Fifteen moves back in the opposite direction as another par 4 of 421/416 with bunkers on both sides. This hole has grasses in bunker on the right that bloom two weeks of every year and we caught their lovely purplish bloom. They do not come into play but seem to frame the hole which is uphill from the tee and then flat to the green. The bunkers continue down the left side to another green with a spine/run off on the front left.
Sixteen is the last par 5 at 529/501 and moves back towards the Kiawah River. The tee shot is uphill and then it is slightly downhill to a green that is raised against higher ground behind it but steep falloffs to the front and right.
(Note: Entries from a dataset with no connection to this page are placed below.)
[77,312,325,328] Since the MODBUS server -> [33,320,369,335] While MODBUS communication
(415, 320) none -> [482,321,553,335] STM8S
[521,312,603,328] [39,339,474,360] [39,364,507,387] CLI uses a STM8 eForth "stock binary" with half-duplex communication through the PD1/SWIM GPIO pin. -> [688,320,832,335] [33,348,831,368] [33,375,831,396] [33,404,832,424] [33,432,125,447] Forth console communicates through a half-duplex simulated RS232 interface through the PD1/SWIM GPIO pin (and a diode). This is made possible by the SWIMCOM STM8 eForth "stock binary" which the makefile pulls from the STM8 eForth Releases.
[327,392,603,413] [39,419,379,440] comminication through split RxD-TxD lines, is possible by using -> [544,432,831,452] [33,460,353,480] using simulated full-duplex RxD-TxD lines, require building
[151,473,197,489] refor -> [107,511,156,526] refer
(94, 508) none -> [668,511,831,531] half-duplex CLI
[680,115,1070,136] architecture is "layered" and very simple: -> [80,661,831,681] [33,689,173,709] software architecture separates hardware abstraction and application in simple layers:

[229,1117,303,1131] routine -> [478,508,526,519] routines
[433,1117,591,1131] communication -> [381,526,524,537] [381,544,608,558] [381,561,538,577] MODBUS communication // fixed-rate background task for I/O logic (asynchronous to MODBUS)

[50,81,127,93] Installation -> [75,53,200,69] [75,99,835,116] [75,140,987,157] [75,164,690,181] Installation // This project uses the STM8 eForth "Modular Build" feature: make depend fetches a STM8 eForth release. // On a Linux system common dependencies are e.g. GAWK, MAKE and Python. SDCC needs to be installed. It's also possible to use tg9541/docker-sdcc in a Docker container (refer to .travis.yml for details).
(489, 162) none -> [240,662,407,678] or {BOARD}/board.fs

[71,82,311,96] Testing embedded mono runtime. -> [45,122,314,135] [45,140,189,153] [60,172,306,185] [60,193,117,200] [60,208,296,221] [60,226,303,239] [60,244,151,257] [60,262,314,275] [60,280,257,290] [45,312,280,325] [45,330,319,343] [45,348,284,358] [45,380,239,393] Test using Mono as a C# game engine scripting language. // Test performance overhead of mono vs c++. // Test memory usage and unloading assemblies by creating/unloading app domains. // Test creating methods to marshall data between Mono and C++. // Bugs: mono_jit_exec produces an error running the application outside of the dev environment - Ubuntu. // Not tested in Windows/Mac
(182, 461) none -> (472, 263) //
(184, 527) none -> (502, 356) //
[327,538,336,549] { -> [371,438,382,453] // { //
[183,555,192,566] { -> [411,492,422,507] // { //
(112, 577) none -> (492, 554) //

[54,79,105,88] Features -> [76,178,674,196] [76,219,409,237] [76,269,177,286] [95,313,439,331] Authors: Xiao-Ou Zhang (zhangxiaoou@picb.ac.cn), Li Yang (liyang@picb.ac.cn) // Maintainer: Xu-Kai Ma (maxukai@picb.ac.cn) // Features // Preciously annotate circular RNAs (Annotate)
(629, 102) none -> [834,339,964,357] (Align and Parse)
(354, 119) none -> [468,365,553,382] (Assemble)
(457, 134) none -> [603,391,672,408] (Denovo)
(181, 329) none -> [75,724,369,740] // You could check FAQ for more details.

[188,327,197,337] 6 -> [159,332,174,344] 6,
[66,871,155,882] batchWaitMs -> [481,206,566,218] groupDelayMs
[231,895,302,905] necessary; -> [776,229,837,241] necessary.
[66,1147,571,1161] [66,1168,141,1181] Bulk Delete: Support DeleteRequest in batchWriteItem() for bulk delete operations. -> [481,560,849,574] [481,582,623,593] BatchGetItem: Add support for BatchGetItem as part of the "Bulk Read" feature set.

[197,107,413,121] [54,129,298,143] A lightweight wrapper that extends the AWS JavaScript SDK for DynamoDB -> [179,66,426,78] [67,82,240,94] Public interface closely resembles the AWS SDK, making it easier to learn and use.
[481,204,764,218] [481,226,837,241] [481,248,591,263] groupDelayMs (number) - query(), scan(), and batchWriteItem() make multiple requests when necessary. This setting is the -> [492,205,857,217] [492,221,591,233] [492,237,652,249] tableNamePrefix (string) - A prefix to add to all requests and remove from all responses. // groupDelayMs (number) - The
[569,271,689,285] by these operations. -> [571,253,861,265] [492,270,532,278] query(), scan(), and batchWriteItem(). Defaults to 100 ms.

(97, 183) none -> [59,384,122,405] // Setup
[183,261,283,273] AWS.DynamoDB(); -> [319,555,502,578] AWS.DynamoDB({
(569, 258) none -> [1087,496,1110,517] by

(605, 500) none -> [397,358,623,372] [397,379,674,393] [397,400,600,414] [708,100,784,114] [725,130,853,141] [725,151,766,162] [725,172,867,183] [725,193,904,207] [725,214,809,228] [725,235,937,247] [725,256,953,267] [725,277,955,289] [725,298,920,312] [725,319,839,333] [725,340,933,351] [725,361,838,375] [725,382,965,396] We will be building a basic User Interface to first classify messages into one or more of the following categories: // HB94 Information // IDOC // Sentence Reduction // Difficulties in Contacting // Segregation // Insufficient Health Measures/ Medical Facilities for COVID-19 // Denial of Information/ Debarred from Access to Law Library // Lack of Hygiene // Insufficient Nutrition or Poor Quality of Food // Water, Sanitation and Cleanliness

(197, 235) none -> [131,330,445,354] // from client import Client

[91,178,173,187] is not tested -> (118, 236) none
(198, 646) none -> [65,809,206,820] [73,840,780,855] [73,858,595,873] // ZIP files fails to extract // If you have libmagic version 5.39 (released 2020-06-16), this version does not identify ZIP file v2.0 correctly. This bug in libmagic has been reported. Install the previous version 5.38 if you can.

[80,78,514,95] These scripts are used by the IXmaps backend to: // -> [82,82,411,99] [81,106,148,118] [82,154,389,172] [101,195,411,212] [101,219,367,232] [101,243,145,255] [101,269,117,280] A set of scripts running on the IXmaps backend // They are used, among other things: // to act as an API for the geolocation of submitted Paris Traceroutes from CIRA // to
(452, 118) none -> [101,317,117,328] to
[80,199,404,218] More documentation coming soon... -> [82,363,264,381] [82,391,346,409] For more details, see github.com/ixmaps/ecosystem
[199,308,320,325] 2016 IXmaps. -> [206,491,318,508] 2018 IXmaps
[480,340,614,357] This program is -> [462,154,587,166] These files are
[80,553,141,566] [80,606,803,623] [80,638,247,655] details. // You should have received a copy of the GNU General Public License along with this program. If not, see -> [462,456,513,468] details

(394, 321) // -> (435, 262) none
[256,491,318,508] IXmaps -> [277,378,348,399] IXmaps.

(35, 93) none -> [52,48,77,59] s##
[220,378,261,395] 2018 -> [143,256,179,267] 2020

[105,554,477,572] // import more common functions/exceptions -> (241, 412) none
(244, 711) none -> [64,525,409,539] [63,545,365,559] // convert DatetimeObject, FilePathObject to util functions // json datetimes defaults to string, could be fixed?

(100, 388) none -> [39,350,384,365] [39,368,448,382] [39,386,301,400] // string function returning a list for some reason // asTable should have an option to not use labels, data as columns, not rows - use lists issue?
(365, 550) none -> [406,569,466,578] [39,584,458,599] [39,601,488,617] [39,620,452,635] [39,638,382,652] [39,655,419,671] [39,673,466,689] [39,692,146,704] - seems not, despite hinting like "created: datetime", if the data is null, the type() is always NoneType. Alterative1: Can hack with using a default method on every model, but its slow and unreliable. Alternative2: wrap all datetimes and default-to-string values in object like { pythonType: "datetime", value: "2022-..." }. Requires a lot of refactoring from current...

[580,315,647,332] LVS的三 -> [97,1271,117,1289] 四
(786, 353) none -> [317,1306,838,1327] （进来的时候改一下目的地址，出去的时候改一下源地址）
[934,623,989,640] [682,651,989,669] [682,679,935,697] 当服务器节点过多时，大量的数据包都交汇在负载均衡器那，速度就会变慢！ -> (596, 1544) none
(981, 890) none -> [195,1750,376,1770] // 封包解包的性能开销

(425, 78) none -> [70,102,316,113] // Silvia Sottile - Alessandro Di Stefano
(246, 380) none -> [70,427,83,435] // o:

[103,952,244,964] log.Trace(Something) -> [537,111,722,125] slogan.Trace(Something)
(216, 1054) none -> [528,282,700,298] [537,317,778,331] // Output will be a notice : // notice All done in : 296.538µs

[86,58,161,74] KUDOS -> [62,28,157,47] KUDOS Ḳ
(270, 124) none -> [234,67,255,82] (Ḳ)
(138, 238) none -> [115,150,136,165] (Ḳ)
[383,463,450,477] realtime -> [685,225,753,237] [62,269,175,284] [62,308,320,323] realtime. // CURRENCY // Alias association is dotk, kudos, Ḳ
There is a large tree to avoid on the right side. Much to my amazement, I got through the tree (I was trying to go over it) and ended up in a swale just off the green and got up and down to save par. This is perhaps the wildest green I have ever seen on a Tom Fazio designed course. It is hilly, not just mounded and can go every which way. It is a difficult hole due to the green.
Seventeen is the last par 3 playing right at the Kiawah River with a bunker down the entire left side and three bunkers right of the green of this 213/168 hole that was playing 25 yards longer due to the wind and pin location. After the amazing sixteenth green, this green seems very flat even if it is not.
Eighteen plays beautifully along the river as a dogleg left requiring a carry over water and staying as close to the tree on the left side of the fairway as possible to shorten the hole. The green has a long bunker on the left and one on the right and is raised with a fall off on the front and good slope throughout. It finishes in front of the clubhouse and is a lovely setting. It is a very good finishing hole of 440/411 yards but plays another 10-50 yards longer depending on the wind. This is my favorite par 4 on the golf course.
The River course is a wonderful golf course and anyone playing here will very much enjoy it. The course is “manufactured” to build those ponds and the few “hills” in it, but the routing is so good in moving you in all directions that you will benefit or be hurt by the wind. The green complexes are outstanding particularly the slope of the greens. It is almost as if Mr. Fazio decided he wanted to compete with Bill Coore and Tom Doak on the greens.